## EXERCISE OBJECTIVE
Scan the entries below for the word "left". Copy out every line in which it occurs.

## INFORMATION PROVIDED

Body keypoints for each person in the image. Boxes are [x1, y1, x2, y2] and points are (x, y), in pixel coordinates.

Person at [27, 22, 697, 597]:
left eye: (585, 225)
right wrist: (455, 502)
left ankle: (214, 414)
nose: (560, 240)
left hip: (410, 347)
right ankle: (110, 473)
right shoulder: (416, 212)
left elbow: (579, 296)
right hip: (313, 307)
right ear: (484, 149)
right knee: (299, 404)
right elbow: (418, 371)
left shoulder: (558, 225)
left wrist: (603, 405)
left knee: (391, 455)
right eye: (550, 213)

## WRITTEN RESPONSE
left eye: (585, 225)
left ankle: (214, 414)
left hip: (410, 347)
left elbow: (579, 296)
left shoulder: (558, 225)
left wrist: (603, 405)
left knee: (391, 455)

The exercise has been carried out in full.